Material for the task.

------------

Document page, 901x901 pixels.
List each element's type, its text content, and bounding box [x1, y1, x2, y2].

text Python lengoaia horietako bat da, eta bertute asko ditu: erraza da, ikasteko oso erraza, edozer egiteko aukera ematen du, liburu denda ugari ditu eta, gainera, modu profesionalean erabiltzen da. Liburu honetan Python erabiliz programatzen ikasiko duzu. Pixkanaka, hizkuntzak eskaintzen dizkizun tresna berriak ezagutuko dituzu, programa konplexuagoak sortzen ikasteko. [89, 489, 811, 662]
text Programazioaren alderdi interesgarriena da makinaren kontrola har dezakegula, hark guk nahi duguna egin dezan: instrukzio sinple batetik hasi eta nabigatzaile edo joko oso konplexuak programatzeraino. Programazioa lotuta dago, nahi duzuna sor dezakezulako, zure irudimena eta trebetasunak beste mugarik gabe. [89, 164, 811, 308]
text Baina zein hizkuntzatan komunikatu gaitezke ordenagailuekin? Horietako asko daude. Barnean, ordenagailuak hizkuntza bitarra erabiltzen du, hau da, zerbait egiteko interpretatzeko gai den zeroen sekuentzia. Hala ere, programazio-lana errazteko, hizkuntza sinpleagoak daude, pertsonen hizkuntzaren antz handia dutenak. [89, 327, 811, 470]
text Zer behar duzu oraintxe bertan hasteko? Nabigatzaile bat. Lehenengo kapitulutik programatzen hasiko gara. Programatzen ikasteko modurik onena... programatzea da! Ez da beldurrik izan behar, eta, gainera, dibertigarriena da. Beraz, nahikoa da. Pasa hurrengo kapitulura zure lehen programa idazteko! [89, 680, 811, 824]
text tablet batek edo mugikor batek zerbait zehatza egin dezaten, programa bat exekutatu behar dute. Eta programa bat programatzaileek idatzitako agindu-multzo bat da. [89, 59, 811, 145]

------------

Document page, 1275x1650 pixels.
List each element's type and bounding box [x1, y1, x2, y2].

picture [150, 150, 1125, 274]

------------

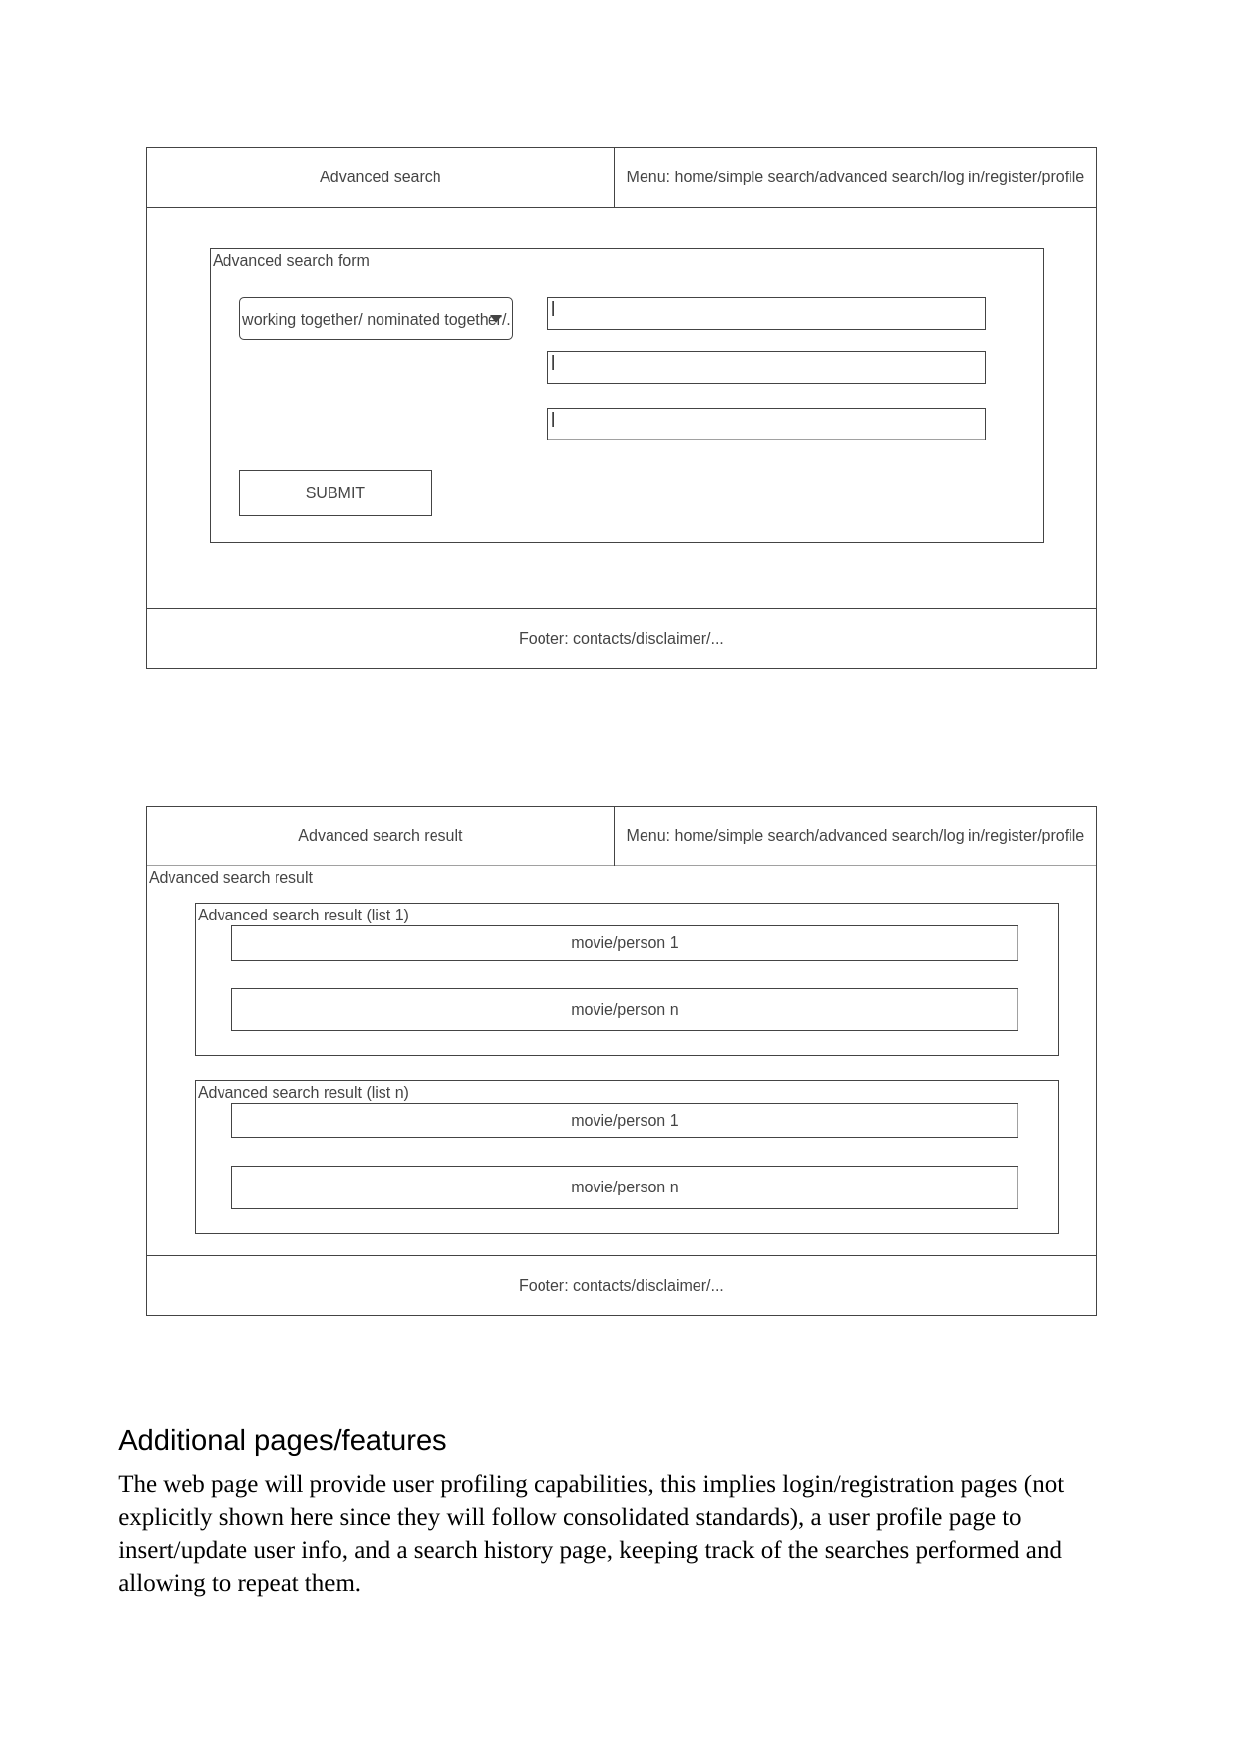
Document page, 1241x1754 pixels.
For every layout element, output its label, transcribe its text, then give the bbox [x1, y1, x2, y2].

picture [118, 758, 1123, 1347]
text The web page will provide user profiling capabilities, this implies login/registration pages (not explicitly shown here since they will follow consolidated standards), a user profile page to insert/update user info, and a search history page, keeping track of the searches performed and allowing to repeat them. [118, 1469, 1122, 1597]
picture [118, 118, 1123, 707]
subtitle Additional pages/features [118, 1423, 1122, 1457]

------------

Retype the listing from the line with "Document page, 901x901 pixels." up to and including the line with "text Baina zein", character for character.

Document page, 901x901 pixels.
List each element's type, its text content, and bounding box [x1, y1, x2, y2].

text Python lengoaia horietako bat da, eta bertute asko ditu: erraza da, ikasteko oso erraza, edozer egiteko aukera ematen du, liburu denda ugari ditu eta, gainera, modu profesionalean erabiltzen da. Liburu honetan Python erabiliz programatzen ikasiko duzu. Pixkanaka, hizkuntzak eskaintzen dizkizun tresna berriak ezagutuko dituzu, programa konplexuagoak sortzen ikasteko. [89, 489, 811, 662]
text Programazioaren alderdi interesgarriena da makinaren kontrola har dezakegula, hark guk nahi duguna egin dezan: instrukzio sinple batetik hasi eta nabigatzaile edo joko oso konplexuak programatzeraino. Programazioa lotuta dago, nahi duzuna sor dezakezulako, zure irudimena eta trebetasunak beste mugarik gabe. [89, 164, 811, 308]
text Baina zein hizkuntzatan komunikatu gaitezke ordenagailuekin? Horietako asko daude. Barnean, ordenagailuak hizkuntza bitarra erabiltzen du, hau da, zerbait egiteko interpretatzeko gai den zeroen sekuentzia. Hala ere, programazio-lana errazteko, hizkuntza sinpleagoak daude, pertsonen hizkuntzaren antz handia dutenak. [89, 327, 811, 470]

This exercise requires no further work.